_Prompt_
Put every line of text from the records below into a single JSON list of strings, one string per line and no strings for blank lines.

#### Information given

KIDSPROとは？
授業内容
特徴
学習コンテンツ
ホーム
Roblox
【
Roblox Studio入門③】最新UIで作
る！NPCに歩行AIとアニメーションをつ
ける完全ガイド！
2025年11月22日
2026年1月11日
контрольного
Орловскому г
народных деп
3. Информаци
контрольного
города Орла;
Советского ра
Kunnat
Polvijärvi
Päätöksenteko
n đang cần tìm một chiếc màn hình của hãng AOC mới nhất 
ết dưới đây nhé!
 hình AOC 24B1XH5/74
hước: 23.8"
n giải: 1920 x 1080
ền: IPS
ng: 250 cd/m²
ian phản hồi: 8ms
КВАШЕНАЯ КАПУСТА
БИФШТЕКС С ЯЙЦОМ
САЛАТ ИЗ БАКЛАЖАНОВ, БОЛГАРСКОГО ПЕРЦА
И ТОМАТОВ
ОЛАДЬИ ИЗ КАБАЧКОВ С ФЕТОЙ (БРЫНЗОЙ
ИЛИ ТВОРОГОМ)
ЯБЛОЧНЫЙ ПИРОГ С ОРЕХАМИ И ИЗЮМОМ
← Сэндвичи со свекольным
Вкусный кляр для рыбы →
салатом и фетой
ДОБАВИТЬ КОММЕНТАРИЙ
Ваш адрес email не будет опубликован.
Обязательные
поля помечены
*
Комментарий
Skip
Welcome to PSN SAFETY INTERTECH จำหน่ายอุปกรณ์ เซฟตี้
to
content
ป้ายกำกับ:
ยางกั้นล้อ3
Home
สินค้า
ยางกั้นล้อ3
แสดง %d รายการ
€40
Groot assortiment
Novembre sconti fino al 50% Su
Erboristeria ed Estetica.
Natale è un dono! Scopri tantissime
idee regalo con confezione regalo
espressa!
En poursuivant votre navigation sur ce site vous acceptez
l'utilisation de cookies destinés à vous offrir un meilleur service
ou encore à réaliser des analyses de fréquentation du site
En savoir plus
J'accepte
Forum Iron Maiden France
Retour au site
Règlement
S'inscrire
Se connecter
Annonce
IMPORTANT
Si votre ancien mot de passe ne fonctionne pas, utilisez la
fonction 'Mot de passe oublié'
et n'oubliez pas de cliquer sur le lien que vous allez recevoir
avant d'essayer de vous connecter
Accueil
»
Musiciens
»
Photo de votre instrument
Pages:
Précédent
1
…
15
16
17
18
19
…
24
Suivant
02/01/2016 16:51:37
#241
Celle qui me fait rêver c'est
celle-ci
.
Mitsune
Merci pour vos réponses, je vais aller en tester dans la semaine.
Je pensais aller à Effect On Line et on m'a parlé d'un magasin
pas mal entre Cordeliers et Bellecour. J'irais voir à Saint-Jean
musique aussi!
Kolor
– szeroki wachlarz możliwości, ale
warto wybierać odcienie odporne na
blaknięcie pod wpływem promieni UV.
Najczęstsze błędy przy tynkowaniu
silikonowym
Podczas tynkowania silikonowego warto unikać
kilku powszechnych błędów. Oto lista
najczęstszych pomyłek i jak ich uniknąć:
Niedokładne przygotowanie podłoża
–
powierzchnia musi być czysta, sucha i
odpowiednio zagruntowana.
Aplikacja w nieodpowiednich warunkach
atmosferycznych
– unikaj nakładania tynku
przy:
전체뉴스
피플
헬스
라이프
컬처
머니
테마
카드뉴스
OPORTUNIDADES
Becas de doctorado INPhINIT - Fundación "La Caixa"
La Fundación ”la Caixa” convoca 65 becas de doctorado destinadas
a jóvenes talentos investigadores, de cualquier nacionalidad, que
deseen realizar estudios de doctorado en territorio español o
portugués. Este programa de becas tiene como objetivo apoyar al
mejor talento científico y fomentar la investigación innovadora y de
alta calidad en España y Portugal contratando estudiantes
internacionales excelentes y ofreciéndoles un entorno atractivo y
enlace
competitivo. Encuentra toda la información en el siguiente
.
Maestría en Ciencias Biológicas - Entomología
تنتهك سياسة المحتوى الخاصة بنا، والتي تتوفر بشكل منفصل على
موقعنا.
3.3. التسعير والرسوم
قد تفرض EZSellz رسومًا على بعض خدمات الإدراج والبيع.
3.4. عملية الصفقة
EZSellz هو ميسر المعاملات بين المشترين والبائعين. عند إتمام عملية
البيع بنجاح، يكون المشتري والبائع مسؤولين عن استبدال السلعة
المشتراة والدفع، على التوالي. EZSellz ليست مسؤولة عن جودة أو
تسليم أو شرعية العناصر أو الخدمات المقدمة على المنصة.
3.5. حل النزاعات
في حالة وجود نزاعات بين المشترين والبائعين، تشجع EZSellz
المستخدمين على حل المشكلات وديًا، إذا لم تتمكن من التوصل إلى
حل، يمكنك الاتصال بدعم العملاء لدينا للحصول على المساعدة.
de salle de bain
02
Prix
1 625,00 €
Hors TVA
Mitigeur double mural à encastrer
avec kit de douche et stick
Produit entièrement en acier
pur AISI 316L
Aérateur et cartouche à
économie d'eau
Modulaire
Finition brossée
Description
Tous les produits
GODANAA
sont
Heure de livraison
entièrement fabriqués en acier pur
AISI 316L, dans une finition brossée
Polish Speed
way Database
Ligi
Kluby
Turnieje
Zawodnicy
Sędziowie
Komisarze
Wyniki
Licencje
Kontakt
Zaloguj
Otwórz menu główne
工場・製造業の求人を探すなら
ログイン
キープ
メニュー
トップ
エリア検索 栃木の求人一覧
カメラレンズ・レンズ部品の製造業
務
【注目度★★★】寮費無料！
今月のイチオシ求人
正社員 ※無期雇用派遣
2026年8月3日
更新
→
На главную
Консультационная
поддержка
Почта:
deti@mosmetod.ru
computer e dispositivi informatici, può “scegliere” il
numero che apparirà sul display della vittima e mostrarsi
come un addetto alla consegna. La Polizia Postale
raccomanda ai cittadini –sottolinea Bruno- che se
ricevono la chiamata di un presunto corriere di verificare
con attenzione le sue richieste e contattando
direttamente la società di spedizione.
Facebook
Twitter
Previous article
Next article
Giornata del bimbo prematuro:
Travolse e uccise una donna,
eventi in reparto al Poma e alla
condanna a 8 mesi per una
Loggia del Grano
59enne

########

_The answer_
[
  "KIDSPROとは？",
  "授業内容",
  "特徴",
  "学習コンテンツ",
  "ホーム",
  "Roblox",
  "【",
  "Roblox Studio入門③】最新UIで作",
  "る！NPCに歩行AIとアニメーションをつ",
  "ける完全ガイド！",
  "2025年11月22日",
  "2026年1月11日",
  "контрольного",
  "Орловскому г",
  "народных деп",
  "3. Информаци",
  "контрольного",
  "города Орла;",
  "Советского ра",
  "Kunnat",
  "Polvijärvi",
  "Päätöksenteko",
  "n đang cần tìm một chiếc màn hình của hãng AOC mới nhất ",
  "ết dưới đây nhé!",
  " hình AOC 24B1XH5/74",
  "hước: 23.8\"",
  "n giải: 1920 x 1080",
  "ền: IPS",
  "ng: 250 cd/m²",
  "ian phản hồi: 8ms",
  "КВАШЕНАЯ КАПУСТА",
  "БИФШТЕКС С ЯЙЦОМ",
  "САЛАТ ИЗ БАКЛАЖАНОВ, БОЛГАРСКОГО ПЕРЦА",
  "И ТОМАТОВ",
  "ОЛАДЬИ ИЗ КАБАЧКОВ С ФЕТОЙ (БРЫНЗОЙ",
  "ИЛИ ТВОРОГОМ)",
  "ЯБЛОЧНЫЙ ПИРОГ С ОРЕХАМИ И ИЗЮМОМ",
  "← Сэндвичи со свекольным",
  "Вкусный кляр для рыбы →",
  "салатом и фетой",
  "ДОБАВИТЬ КОММЕНТАРИЙ",
  "Ваш адрес email не будет опубликован.",
  "Обязательные",
  "поля помечены",
  "*",
  "Комментарий",
  "Skip",
  "Welcome to PSN SAFETY INTERTECH จำหน่ายอุปกรณ์ เซฟตี้",
  "to",
  "content",
  "ป้ายกำกับ:",
  "ยางกั้นล้อ3",
  "Home",
  "สินค้า",
  "ยางกั้นล้อ3",
  "แสดง %d รายการ",
  "€40",
  "Groot assortiment",
  "Novembre sconti fino al 50% Su",
  "Erboristeria ed Estetica.",
  "Natale è un dono! Scopri tantissime",
  "idee regalo con confezione regalo",
  "espressa!",
  "En poursuivant votre navigation sur ce site vous acceptez",
  "l'utilisation de cookies destinés à vous offrir un meilleur service",
  "ou encore à réaliser des analyses de fréquentation du site",
  "En savoir plus",
  "J'accepte",
  "Forum Iron Maiden France",
  "Retour au site",
  "Règlement",
  "S'inscrire",
  "Se connecter",
  "Annonce",
  "IMPORTANT",
  "Si votre ancien mot de passe ne fonctionne pas, utilisez la",
  "fonction 'Mot de passe oublié'",
  "et n'oubliez pas de cliquer sur le lien que vous allez recevoir",
  "avant d'essayer de vous connecter",
  "Accueil",
  "»",
  "Musiciens",
  "»",
  "Photo de votre instrument",
  "Pages:",
  "Précédent",
  "1",
  "…",
  "15",
  "16",
  "17",
  "18",
  "19",
  "…",
  "24",
  "Suivant",
  "02/01/2016 16:51:37",
  "#241",
  "Celle qui me fait rêver c'est",
  "celle-ci",
  ".",
  "Mitsune",
  "Merci pour vos réponses, je vais aller en tester dans la semaine.",
  "Je pensais aller à Effect On Line et on m'a parlé d'un magasin",
  "pas mal entre Cordeliers et Bellecour. J'irais voir à Saint-Jean",
  "musique aussi!",
  "Kolor",
  "– szeroki wachlarz możliwości, ale",
  "warto wybierać odcienie odporne na",
  "blaknięcie pod wpływem promieni UV.",
  "Najczęstsze błędy przy tynkowaniu",
  "silikonowym",
  "Podczas tynkowania silikonowego warto unikać",
  "kilku powszechnych błędów. Oto lista",
  "najczęstszych pomyłek i jak ich uniknąć:",
  "Niedokładne przygotowanie podłoża",
  "–",
  "powierzchnia musi być czysta, sucha i",
  "odpowiednio zagruntowana.",
  "Aplikacja w nieodpowiednich warunkach",
  "atmosferycznych",
  "– unikaj nakładania tynku",
  "przy:",
  "전체뉴스",
  "피플",
  "헬스",
  "라이프",
  "컬처",
  "머니",
  "테마",
  "카드뉴스",
  "OPORTUNIDADES",
  "Becas de doctorado INPhINIT - Fundación \"La Caixa\"",
  "La Fundación ”la Caixa” convoca 65 becas de doctorado destinadas",
  "a jóvenes talentos investigadores, de cualquier nacionalidad, que",
  "deseen realizar estudios de doctorado en territorio español o",
  "portugués. Este programa de becas tiene como objetivo apoyar al",
  "mejor talento científico y fomentar la investigación innovadora y de",
  "alta calidad en España y Portugal contratando estudiantes",
  "internacionales excelentes y ofreciéndoles un entorno atractivo y",
  "enlace",
  "competitivo. Encuentra toda la información en el siguiente",
  ".",
  "Maestría en Ciencias Biológicas - Entomología",
  "تنتهك سياسة المحتوى الخاصة بنا، والتي تتوفر بشكل منفصل على",
  "موقعنا.",
  "3.3. التسعير والرسوم",
  "قد تفرض EZSellz رسومًا على بعض خدمات الإدراج والبيع.",
  "3.4. عملية الصفقة",
  "EZSellz هو ميسر المعاملات بين المشترين والبائعين. عند إتمام عملية",
  "البيع بنجاح، يكون المشتري والبائع مسؤولين عن استبدال السلعة",
  "المشتراة والدفع، على التوالي. EZSellz ليست مسؤولة عن جودة أو",
  "تسليم أو شرعية العناصر أو الخدمات المقدمة على المنصة.",
  "3.5. حل النزاعات",
  "في حالة وجود نزاعات بين المشترين والبائعين، تشجع EZSellz",
  "المستخدمين على حل المشكلات وديًا، إذا لم تتمكن من التوصل إلى",
  "حل، يمكنك الاتصال بدعم العملاء لدينا للحصول على المساعدة.",
  "de salle de bain",
  "02",
  "Prix",
  "1 625,00 €",
  "Hors TVA",
  "Mitigeur double mural à encastrer",
  "avec kit de douche et stick",
  "Produit entièrement en acier",
  "pur AISI 316L",
  "Aérateur et cartouche à",
  "économie d'eau",
  "Modulaire",
  "Finition brossée",
  "Description",
  "Tous les produits",
  "GODANAA",
  "sont",
  "Heure de livraison",
  "entièrement fabriqués en acier pur",
  "AISI 316L, dans une finition brossée",
  "Polish Speed",
  "way Database",
  "Ligi",
  "Kluby",
  "Turnieje",
  "Zawodnicy",
  "Sędziowie",
  "Komisarze",
  "Wyniki",
  "Licencje",
  "Kontakt",
  "Zaloguj",
  "Otwórz menu główne",
  "工場・製造業の求人を探すなら",
  "ログイン",
  "キープ",
  "メニュー",
  "トップ",
  "エリア検索 栃木の求人一覧",
  "カメラレンズ・レンズ部品の製造業",
  "務",
  "【注目度★★★】寮費無料！",
  "今月のイチオシ求人",
  "正社員 ※無期雇用派遣",
  "2026年8月3日",
  "更新",
  "→",
  "На главную",
  "Консультационная",
  "поддержка",
  "Почта:",
  "deti@mosmetod.ru",
  "computer e dispositivi informatici, può “scegliere” il",
  "numero che apparirà sul display della vittima e mostrarsi",
  "come un addetto alla consegna. La Polizia Postale",
  "raccomanda ai cittadini –sottolinea Bruno- che se",
  "ricevono la chiamata di un presunto corriere di verificare",
  "con attenzione le sue richieste e contattando",
  "direttamente la società di spedizione.",
  "Facebook",
  "Twitter",
  "Previous article",
  "Next article",
  "Giornata del bimbo prematuro:",
  "Travolse e uccise una donna,",
  "eventi in reparto al Poma e alla",
  "condanna a 8 mesi per una",
  "Loggia del Grano",
  "59enne"
]